All truly excellent and enjoyable beers in their own right. For me, the Bridge Road Brewers Chevalier Saison hit the spot just right on this occasion and "won" this vertical session.
Ben Kraus of Bridge Road Brewers has a solid history producing excellent saisons with a twist. In the last few years he has produced the Saison le Printemps, brewed with blueberries and elderflower, and the awesome Saison Noir (black saison) that celebrated the brewery's 6th anniversary in 2011. However, his regular Saison from the Bridge Road Chevalier range remains a consistent standout as an Australian interpretation of the style.
A week or so later we went vertical with the latest Ben Kraus Saison-with-a-twist. It was also our first side-by-side test of the same beer that has been brewed in two different locations – the excellent NøgneØ and Bridge Road Brewers collaboration ale, India Saison, a hybrid style mash resulting in a hoppy Saison.
In August last year Ben Kraus travelled to Norway, along with some of his favourite local hop varieties. In collaboration he brewed this beer with Kjetil Jikiun at the NøgneØ brewery, which was then packaged in the standard 500ml NøgneØ bottles and eventually imported into Australia through Phoenix Beers. Back in Australia, Ben also brewed India Saison at his brewery in Beechworth using exactly the same recipe, providing two versions for the market.
News of this collaboration was very exciting for me, as a big fan of both breweries. Many of Ben's Bridge Road Brewers beers have provided much "wow" factor in recent times, through his innovative brewing - B2 Bomber, 500 Smokey Breakfast Lager, Galaxy Single Hop IPA, Stellar Single Hop IPA and more! NøgneØ is also a sensation, filling many spots of my all-time list of favourite beers: Imperial Stout, God Jul plus the incredible trilogy of Dark Horizon, Red Horizon and Sweet Horizon.
India Saison is a brilliant beer. Packed with the robust Australian Galaxy and Stella hop varieties, it is a well balanced blend of two interesting beer styles - Saison and IPA. There are many "crazy" inventive craft beers around these days. Whilst innovative, this beer is far from crazy. India Saison is a bold and characterful beer, yet also elegant and easy to drink. The complexity isn't as evident at first as in some other hybrid craft beer styles, but a few mouthfuls in you will discover much to explore in this beer's taste and character.
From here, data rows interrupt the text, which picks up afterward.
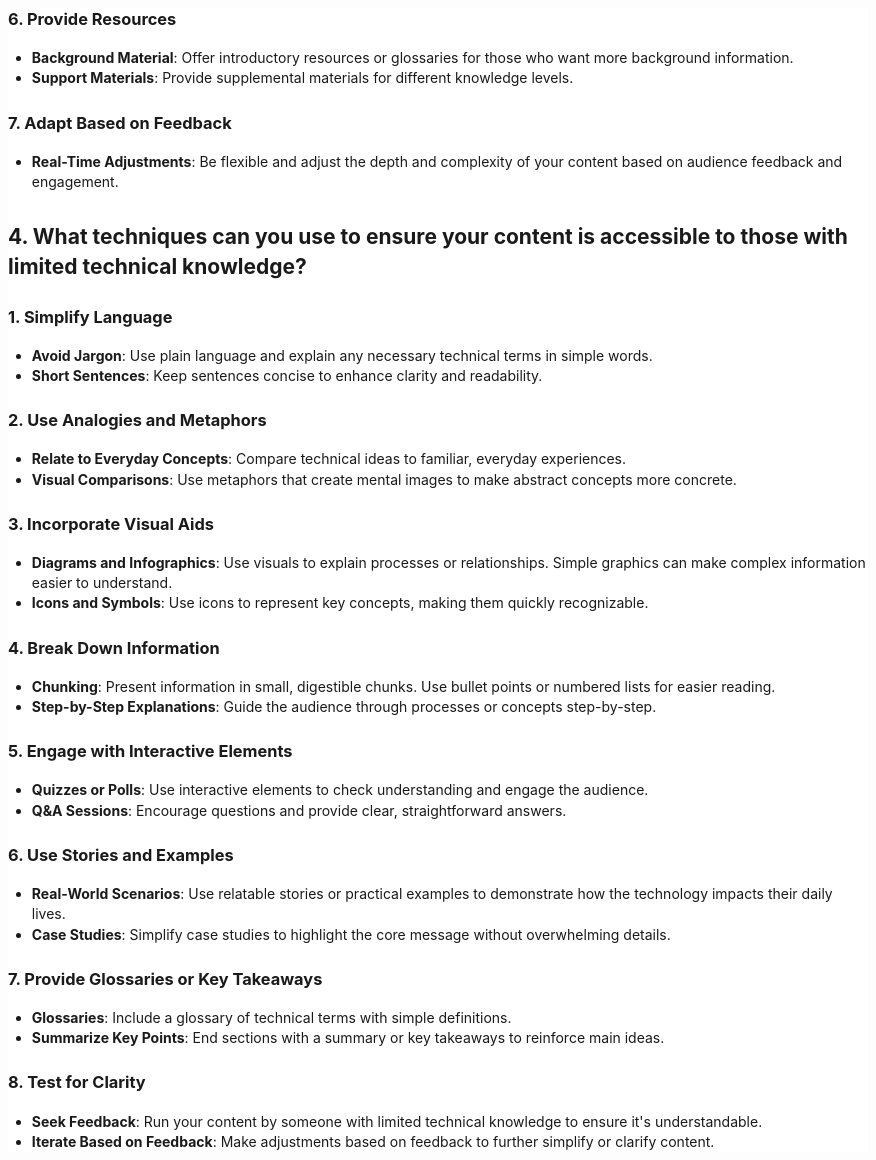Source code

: ### **6. Provide Resources**
- **Background Material**: Offer introductory resources or glossaries for those who want more background information.
- **Support Materials**: Provide supplemental materials for different knowledge levels.

### **7. Adapt Based on Feedback**
- **Real-Time Adjustments**: Be flexible and adjust the depth and complexity of your content based on audience feedback and engagement.

## 4. What techniques can you use to ensure your content is accessible to those with limited technical knowledge?

### **1. Simplify Language**
- **Avoid Jargon**: Use plain language and explain any necessary technical terms in simple words.
- **Short Sentences**: Keep sentences concise to enhance clarity and readability.

### **2. Use Analogies and Metaphors**
- **Relate to Everyday Concepts**: Compare technical ideas to familiar, everyday experiences.
- **Visual Comparisons**: Use metaphors that create mental images to make abstract concepts more concrete.

### **3. Incorporate Visual Aids**
- **Diagrams and Infographics**: Use visuals to explain processes or relationships. Simple graphics can make complex information easier to understand.
- **Icons and Symbols**: Use icons to represent key concepts, making them quickly recognizable.

### **4. Break Down Information**
- **Chunking**: Present information in small, digestible chunks. Use bullet points or numbered lists for easier reading.
- **Step-by-Step Explanations**: Guide the audience through processes or concepts step-by-step.

### **5. Engage with Interactive Elements**
- **Quizzes or Polls**: Use interactive elements to check understanding and engage the audience.
- **Q&A Sessions**: Encourage questions and provide clear, straightforward answers.

### **6. Use Stories and Examples**
- **Real-World Scenarios**: Use relatable stories or practical examples to demonstrate how the technology impacts their daily lives.
- **Case Studies**: Simplify case studies to highlight the core message without overwhelming details.

### **7. Provide Glossaries or Key Takeaways**
- **Glossaries**: Include a glossary of technical terms with simple definitions.
- **Summarize Key Points**: End sections with a summary or key takeaways to reinforce main ideas.

### **8. Test for Clarity**
- **Seek Feedback**: Run your content by someone with limited technical knowledge to ensure it's understandable.
- **Iterate Based on Feedback**: Make adjustments based on feedback to further simplify or clarify content.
Clearly the same beer, there were also some strikingly significant differences between the Australian and Norway brewed versions. Firstly, the aroma of both was upfront resiny hoppy yet underneath was a classic spicy Saison nose. However, the hoppy aroma was much bigger and beautiful on the Bridge Road edition. Although, having traveled from the other side of the world, the hops in the NøgneØ bottle may have just died off a little. Understandable.
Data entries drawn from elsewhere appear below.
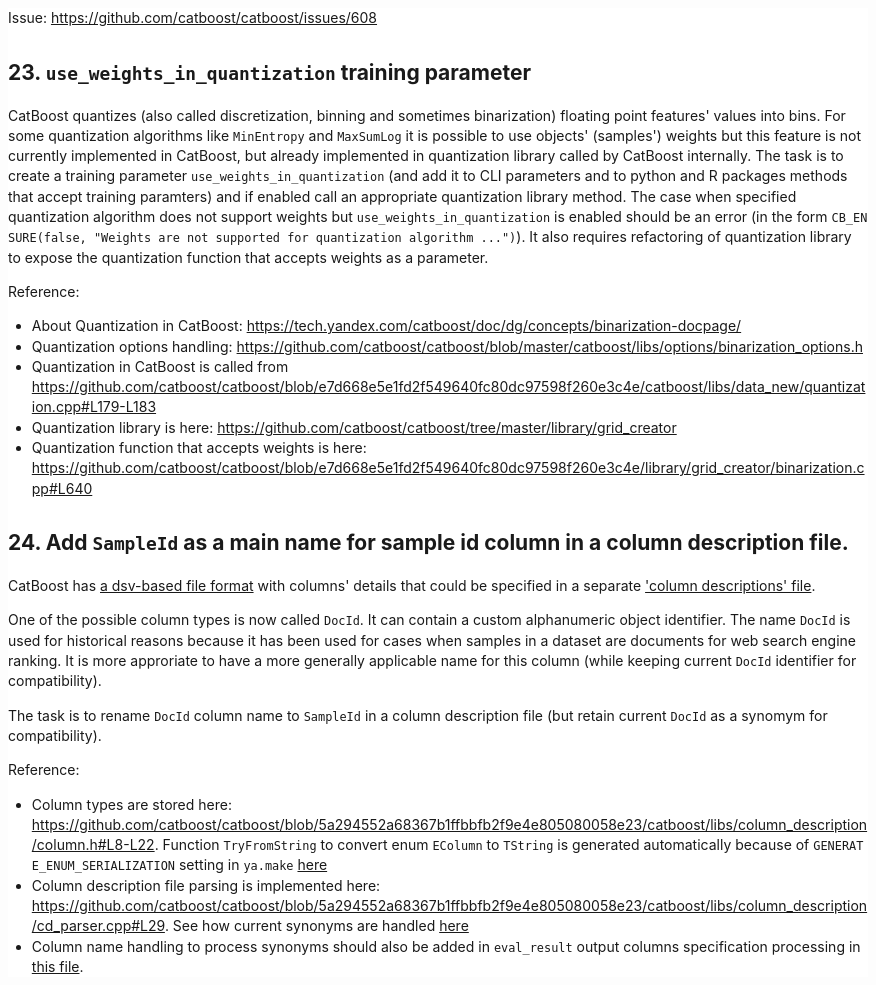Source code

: Issue: <https://github.com/catboost/catboost/issues/608>

## 23. `use_weights_in_quantization` training parameter

CatBoost quantizes (also called discretization, binning and sometimes binarization) floating point features' values into bins. For some quantization algorithms like `MinEntropy` and `MaxSumLog` it is possible to use objects' (samples') weights but this feature is not currently implemented in CatBoost, but already implemented in quantization library called by CatBoost internally.
The task is to create a training parameter `use_weights_in_quantization` (and add it to CLI parameters and to python and R packages methods that accept training paramters) and if enabled call an appropriate quantization library method.
The case when specified quantization algorithm does not support weights but `use_weights_in_quantization` is enabled should be an error (in the form `CB_ENSURE(false, "Weights are not supported for quantization algorithm ...")`).
It also requires refactoring of quantization library to expose the quantization function that accepts weights as a parameter.

Reference:
* About Quantization in CatBoost: <https://tech.yandex.com/catboost/doc/dg/concepts/binarization-docpage/>
* Quantization options handling: <https://github.com/catboost/catboost/blob/master/catboost/libs/options/binarization_options.h>
* Quantization in CatBoost is called from <https://github.com/catboost/catboost/blob/e7d668e5e1fd2f549640fc80dc97598f260e3c4e/catboost/libs/data_new/quantization.cpp#L179-L183>
* Quantization library is here: <https://github.com/catboost/catboost/tree/master/library/grid_creator>
* Quantization function that accepts weights is here: <https://github.com/catboost/catboost/blob/e7d668e5e1fd2f549640fc80dc97598f260e3c4e/library/grid_creator/binarization.cpp#L640>


## 24. Add `SampleId` as a main name for sample id column in a column description file.

CatBoost has [a dsv-based file format](https://tech.yandex.com/catboost/doc/dg/concepts/input-data_values-file-docpage/) with columns' details that could be specified in a separate ['column descriptions' file](https://tech.yandex.com/catboost/doc/dg/concepts/input-data_column-descfile-docpage/). 

One of the possible column types is now called `DocId`. It can contain a custom alphanumeric object identifier. The name `DocId` is used for historical reasons because it has been used for cases when samples in a dataset are documents for web search engine ranking. It is more approriate to have a more generally applicable name for this column (while keeping current `DocId` identifier for compatibility).

The task is to rename `DocId` column name to `SampleId` in a column description file (but retain current `DocId` as a synomym for compatibility).

Reference:

* Column types are stored here: <https://github.com/catboost/catboost/blob/5a294552a68367b1ffbbfb2f9e4e805080058e23/catboost/libs/column_description/column.h#L8-L22>. Function `TryFromString` to convert enum `EColumn` to `TString` is generated automatically because of `GENERATE_ENUM_SERIALIZATION` setting in `ya.make` [here](https://github.com/catboost/catboost/blob/5a294552a68367b1ffbbfb2f9e4e805080058e23/catboost/libs/column_description/ya.make#L16) 
* Column description file parsing is implemented here: <https://github.com/catboost/catboost/blob/5a294552a68367b1ffbbfb2f9e4e805080058e23/catboost/libs/column_description/cd_parser.cpp#L29>. See how current synonyms are handled [here](https://github.com/catboost/catboost/blob/5a294552a68367b1ffbbfb2f9e4e805080058e23/catboost/libs/column_description/cd_parser.cpp#L66-L71)
* Column name handling to process synonyms should also be added in `eval_result` output columns specification processing in [this file](https://github.com/catboost/catboost/blob/master/catboost/libs/eval_result/eval_result.cpp).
The biggest difference was in appearance. The NøgneØ brewed addition had a much deeper orange colour with a thicker head, whilst the local Bridge Road brew was a brighter orange with a less dense head.
Both versions were practically identical in mouthfeel, finish and overall drinkability.
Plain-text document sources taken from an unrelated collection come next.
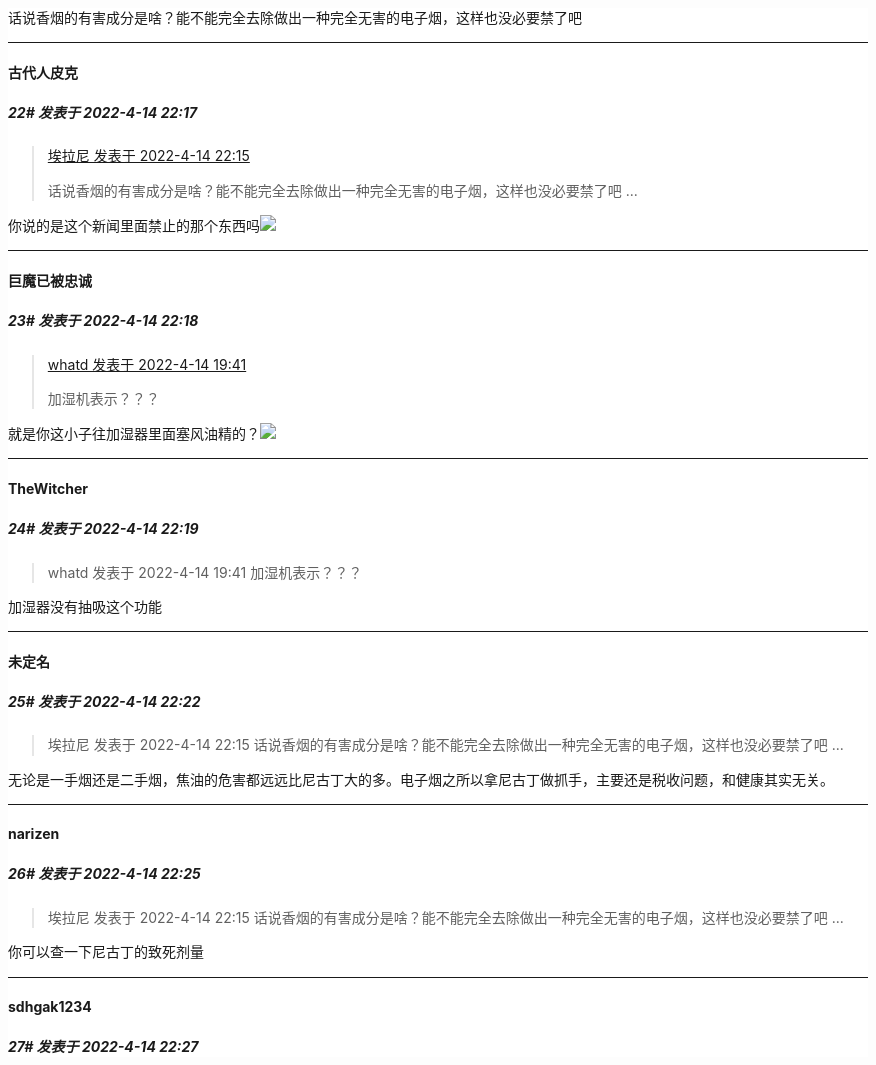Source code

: 话说香烟的有害成分是啥？能不能完全去除做出一种完全无害的电子烟，这样也没必要禁了吧

*****

####  古代人皮克  
##### 22#       发表于 2022-4-14 22:17

<blockquote><a href="httphttps://bbs.saraba1st.com/2b/forum.php?mod=redirect&amp;goto=findpost&amp;pid=55454428&amp;ptid=2064515" target="_blank">埃拉尼 发表于 2022-4-14 22:15</a>

话说香烟的有害成分是啥？能不能完全去除做出一种完全无害的电子烟，这样也没必要禁了吧 ...</blockquote>
你说的是这个新闻里面禁止的那个东西吗<img src="https://static.saraba1st.com/image/smiley/face2017/067.png" referrerpolicy="no-referrer">

*****

####  巨魔已被忠诚  
##### 23#       发表于 2022-4-14 22:18

<blockquote><a href="httphttps://bbs.saraba1st.com/2b/forum.php?mod=redirect&amp;goto=findpost&amp;pid=55452413&amp;ptid=2064515" target="_blank">whatd 发表于 2022-4-14 19:41</a>

加湿机表示？？？</blockquote>
就是你这小子往加湿器里面塞风油精的？<img src="https://static.saraba1st.com/image/smiley/face2017/035.png" referrerpolicy="no-referrer">

*****

####  TheWitcher  
##### 24#       发表于 2022-4-14 22:19

<blockquote>whatd 发表于 2022-4-14 19:41
加湿机表示？？？</blockquote>
加湿器没有抽吸这个功能

*****

####  未定名  
##### 25#       发表于 2022-4-14 22:22

<blockquote>埃拉尼 发表于 2022-4-14 22:15
话说香烟的有害成分是啥？能不能完全去除做出一种完全无害的电子烟，这样也没必要禁了吧 ...</blockquote>
无论是一手烟还是二手烟，焦油的危害都远远比尼古丁大的多。电子烟之所以拿尼古丁做抓手，主要还是税收问题，和健康其实无关。

*****

####  narizen  
##### 26#       发表于 2022-4-14 22:25

<blockquote>埃拉尼 发表于 2022-4-14 22:15
话说香烟的有害成分是啥？能不能完全去除做出一种完全无害的电子烟，这样也没必要禁了吧 ...</blockquote>
你可以查一下尼古丁的致死剂量

*****

####  sdhgak1234  
##### 27#       发表于 2022-4-14 22:27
So, why are the two beers so different when both have been brewed with exactly the same recipe? The simple and short answer, to the best of my basic knowledge, is water and brewhouse plus freshness. Sure, there are a number of other tiny intricacies that will alter the final result in very small ways, but the significant differences will most likely come from:
- two very different water sources, with large variations in the mineral content and ph levels between the Aussie and Norway water supplies,
- the larger size and environment of the relatively new NøgneØ brewhouse compared to the smaller Beechworth brewhouse build in an old Coach House,
- the NøgneØ version has travelled from across the other side of the world, compared to the relatively fresh recently brewed Bridge Road version from only a few hundred kms away. Therefore it is older and has been exposed to more variations in light and temperature.